How do you ensure a medical system designed for peacetime efficiency can pivot instantly to the demands of large-scale combat? This is the core question driving a significant shift in the Pentagon’s fiscal strategy for fiscal 2027. By proposing the dissolution of the long-standing Defense Health Program in favor of two distinct funding streams, the Department of Defense is attempting to solve a chronic structural tension: the tendency for civilian insurance costs to cannibalize the resources meant for battlefield readiness.
Decoupling Combat Readiness from Private Sector Care
The Pentagon’s proposal splits health spending into two new accounts: Combat Operational and Medical readiness (COMP) and a Private Sector Care Program (PSCP). This is not merely an accounting change; it is a fundamental shift in how the military manages its health footprint. Under the current, unified system, budget pressures from rising private-sector insurance costs often force trade-offs that weaken in-house medical capacity. By separating these pools, the department aims to ensure that funding for military treatment facilities and combat casualty training remains insulated from the volatility of TRICARE contract expenses.
Lt. Gen. Steven Whitney, director of force structure, resources and assessment for the Joint Staff, highlighted the intent behind this during a Tuesday press briefing at the Pentagon. He noted that separating these costs is designed to enhance transparency, allowing the department to clearly distinguish between resources directed at civilian medical partnerships and those sustaining the internal medical force. According to the Defense Department’s own budget overview, the previous model of prioritizing payments to health insurance companies has actively degraded medical readiness platforms and the clinical skills of military staff.
The Financial Scope of the Restructuring
The fiscal 2027 request seeks a total of $42.5 billion in discretionary military health spending. This represents an increase over the $40.5 billion requested for the Defense Health Program in fiscal 2026. Within this new request, the department has allocated $20.3 billion for COMP and $22.2 billion for PSCP.

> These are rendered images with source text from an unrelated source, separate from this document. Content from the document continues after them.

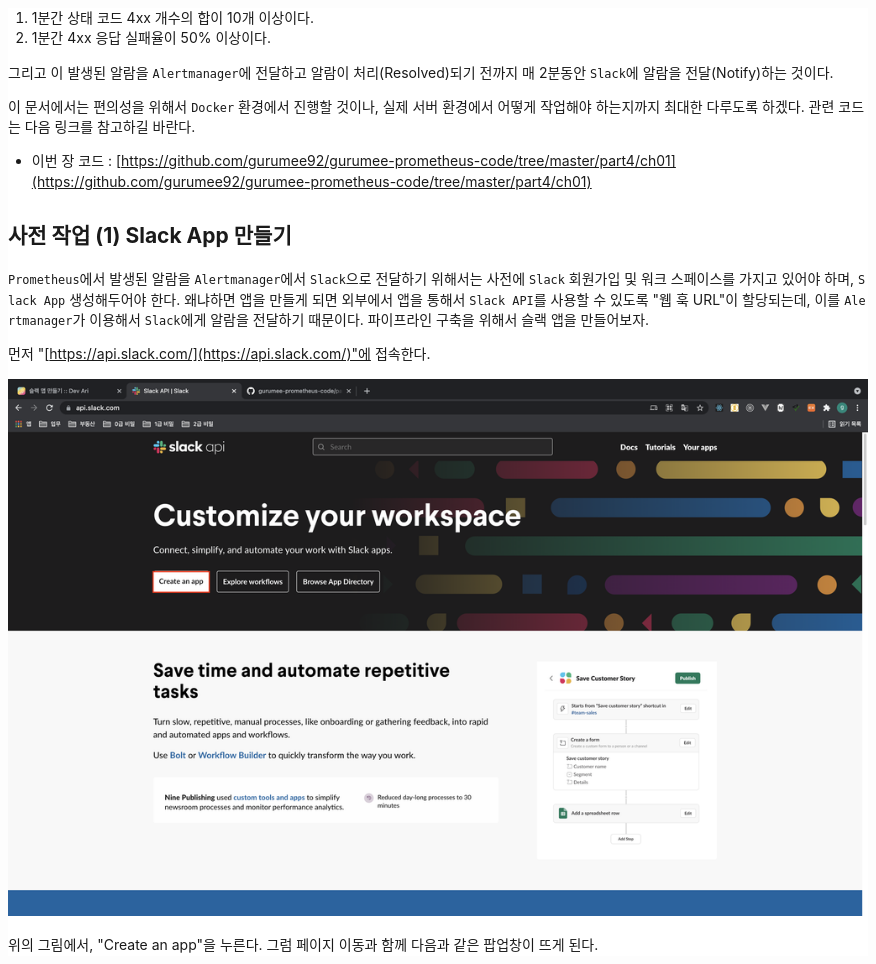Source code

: 1. 1분간 상태 코드 4xx 개수의 합이 10개 이상이다.
2. 1분간 4xx 응답 실패율이 50% 이상이다.

그리고 이 발생된 알람을 `Alertmanager`에 전달하고 알람이 처리(Resolved)되기 전까지 매 2분동안 `Slack`에 알람을 전달(Notify)하는 것이다.

이 문서에서는 편의성을 위해서 `Docker` 환경에서 진행할 것이나, 실제 서버 환경에서 어떻게 작업해야 하는지까지 최대한 다루도록 하겠다. 관련 코드는 다음 링크를 참고하길 바란다.

* 이번 장 코드 : [https://github.com/gurumee92/gurumee-prometheus-code/tree/master/part4/ch01](https://github.com/gurumee92/gurumee-prometheus-code/tree/master/part4/ch01)

## 사전 작업 (1) Slack App 만들기

`Prometheus`에서 발생된 알람을 `Alertmanager`에서 `Slack`으로 전달하기 위해서는 사전에 `Slack` 회원가입 및 워크 스페이스를 가지고 있어야 하며, `Slack App` 생성해두어야 한다. 왜냐하면  앱을 만들게 되면 외부에서 앱을 통해서 `Slack API`를 사용할 수 있도록 "웹 훅 URL"이 할당되는데, 이를 `Alertmanager`가 이용해서 `Slack`에게 알람을 전달하기 때문이다. 파이프라인 구축을 위해서 슬랙 앱을 만들어보자. 

먼저 "[https://api.slack.com/](https://api.slack.com/)"에 접속한다.

![slack app 만들기 1](./02.png)

위의 그림에서, "Create an app"을 누른다. 그럼 페이지 이동과 함께 다음과 같은 팝업창이 뜨게 된다.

Within the COMP account, the largest commitment is $10.86 billion dedicated to in-house care at military treatment facilities. Other notable allocations include $2.6 billion for information management, $2.38 billion for consolidated health support services, and $2.46 billion for base operations and communications. These figures illustrate a deliberate attempt to prioritize the "direct care" system that the Pentagon believes has been hollowed out by two decades of outsourcing.
Strategic Realignment and Limitations to Consider
While the shift toward prioritizing internal medical capabilities is clear, the budget proposal reveals some stark trade-offs. The department is seeking just over $1 billion for research, development, tests, and evaluation, a significant decrease from the $2.47 billion enacted in fiscal 2026. Furthermore, the exclusion of funding for the Healthcare Management System Modernization line—which received $26.6 million in fiscal 2025—suggests a pivot away from certain IT modernization efforts in favor of direct operational capacity.
It is important to note that the $42.5 billion in discretionary funding is not the total financial picture. The department is also requesting an additional $3.1 billion in COMP mandatory funding specifically for the sustainment and restoration of medical infrastructure. Whether this reorganization can truly reverse the hollowing out of military hospitals depends on the Defense Health Agency’s ability to successfully shift patient volume back into its own facilities. The next reading of the department's progress in re-capturing patient volume from private networks will serve as the primary indicator of whether this structural change is meeting its goal of stabilizing the military health system.